Abstract: Diffusion processes are the most commonly used models in mathematical finance, and are used extensively not only by academics but also practitioners. Nowadays a wide range of models, that can capture many of the effects observed in financial markets, are available. A very important task is to calibrate the models to observed market data and to achieve a good fit, since a slight misspecification can have large monetary consequences. The focus of this thesis is to investigate both theoretical and computational aspects of parameter estimation for diffusion processes.In the first paper we consider adaptive calibration where the model parameters are considered to be part of a hidden dynamic state. We then use filtering techniques to estimate the parameter paths. An optimal method for tuning the hyperparameters using the expectation maximization algorithm is presented. The method is evaluated on both simulated and real data, where it is shown to be robust.The second and third paper cover simulation-based methods for density estimation of diffusion processes using multilevel Monte Carlo estimation.

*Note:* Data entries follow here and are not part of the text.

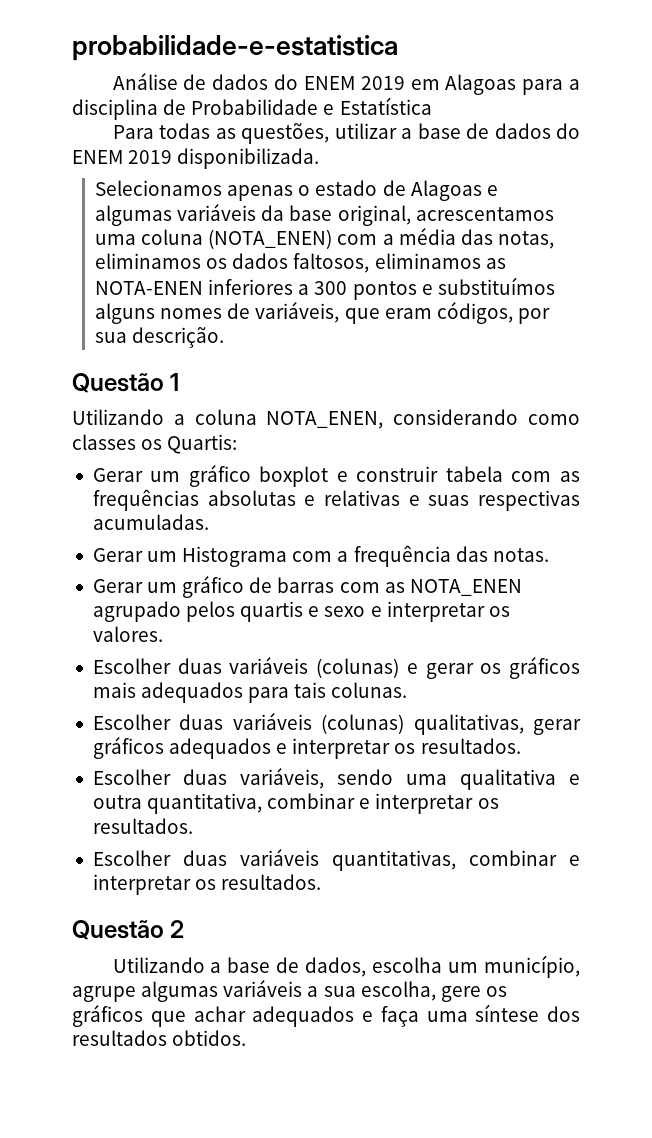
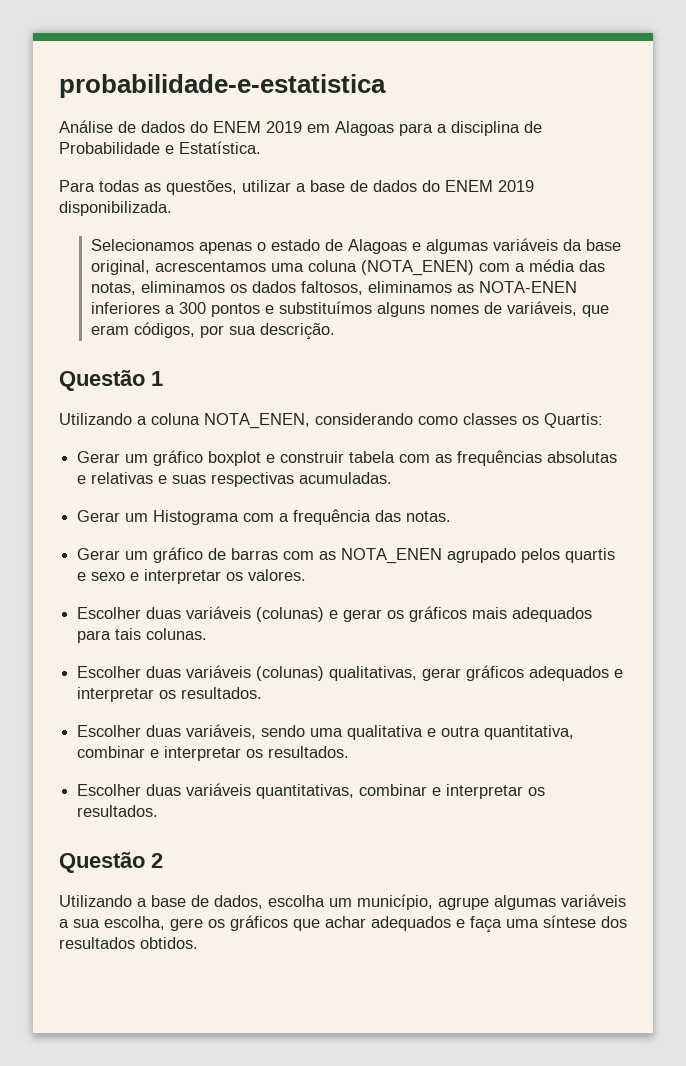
[339,97,432,115] Estatística -> [179,141,261,154] Estatística.

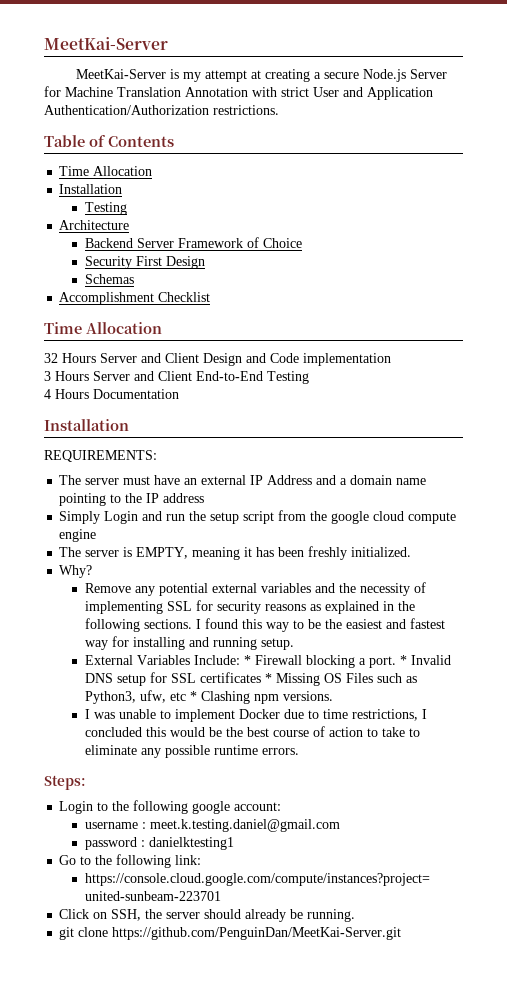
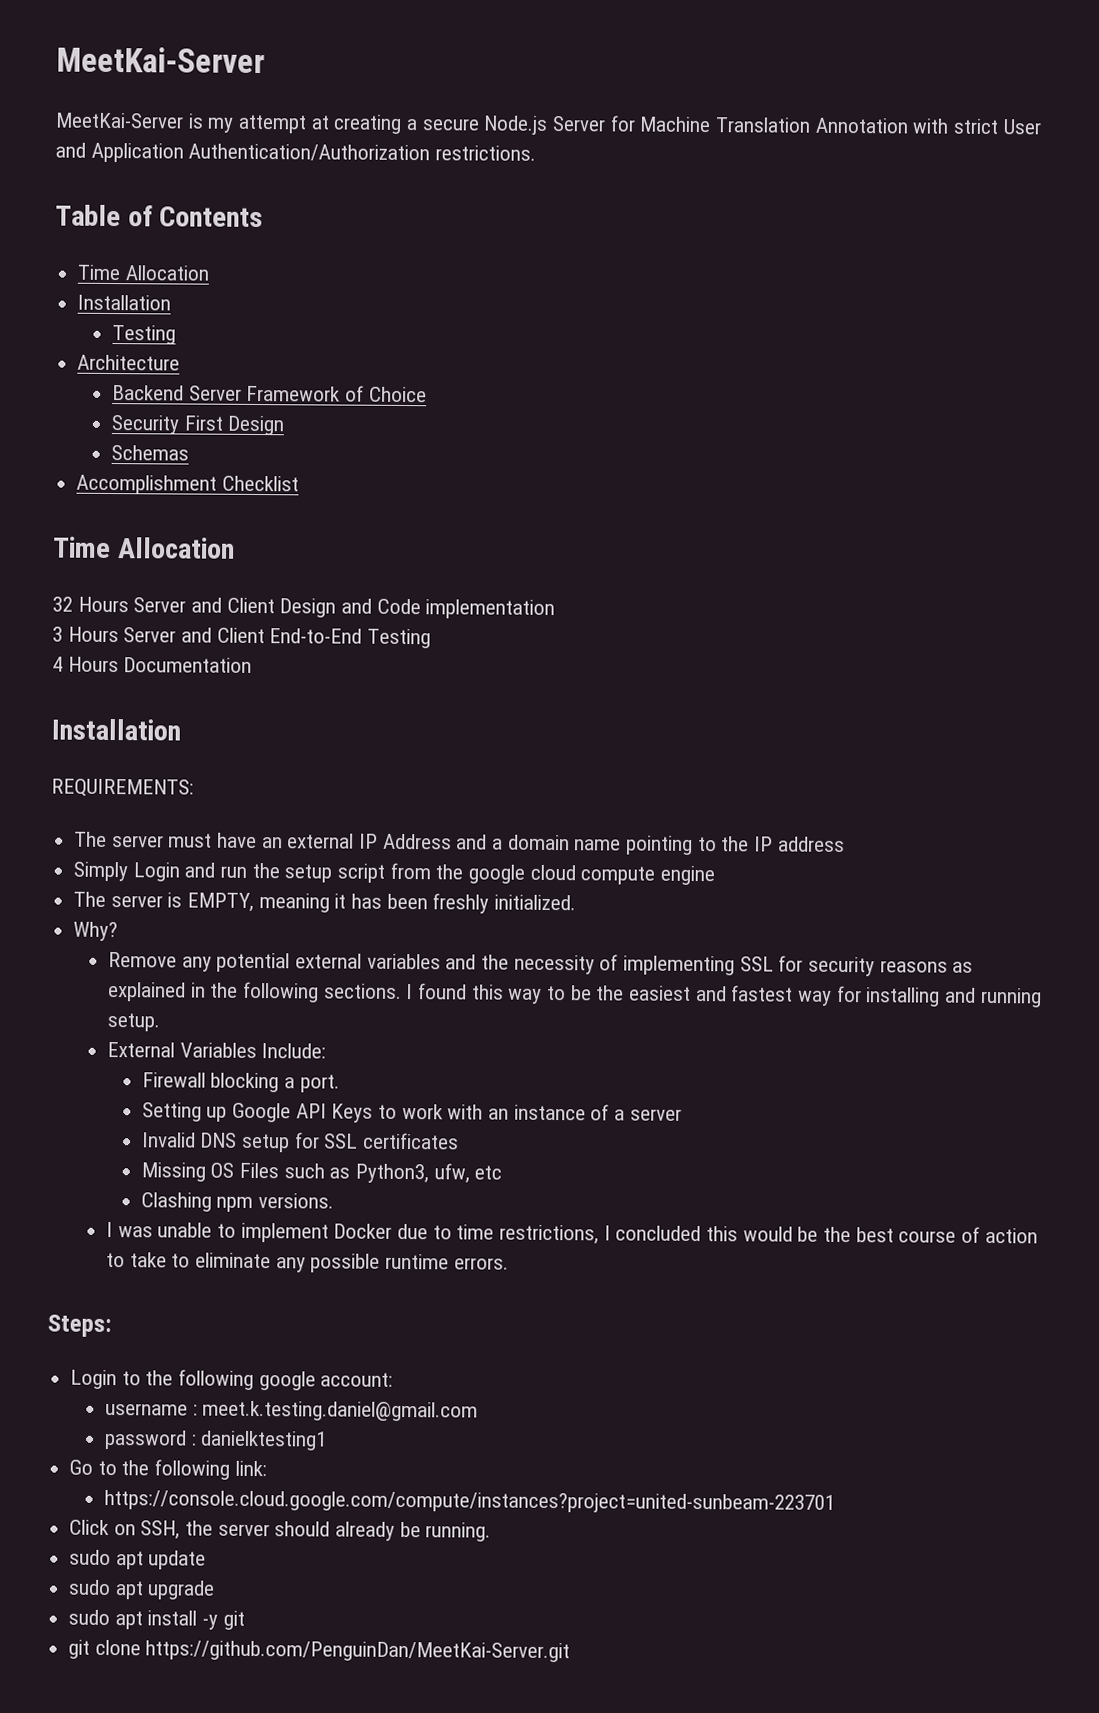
[244,655,252,665] * -> (327, 1051) //
[400,655,408,665] * -> [141,1102,682,1123] // Setting up Google API Keys to work with an instance of a server //
[265,673,273,683] * -> (459, 1141) //
[190,691,198,701] * -> (503, 1172) //
(356, 915) none -> [69,1549,207,1570] [68,1579,216,1600] [68,1609,245,1630] // sudo apt update // sudo apt upgrade // sudo apt install -y git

This is a technique that uses simulation on a hierarchy of discretization levels in order to reduce computational complexity. In the second paper we provide an improvement to existing multilevel kernel density estimation by proposing a bandwidth choice that takes model-specific information into account. The third paper extends a simulated maximum likelihood algorithm to the multilevel Monte Carlo framework. Both methods are evaluated on simulated data, where they are shown to provide improvements to the compared methods.The fourth paper introduces a software package for high-performance simulation of diffusion processes in the Julia programming language. Specific features of Julia are utilized in order to create a simulation library that performs significantly better in terms of computational speed compared to other available libraries, while allowing models to be defined using mathematical notation instead of code.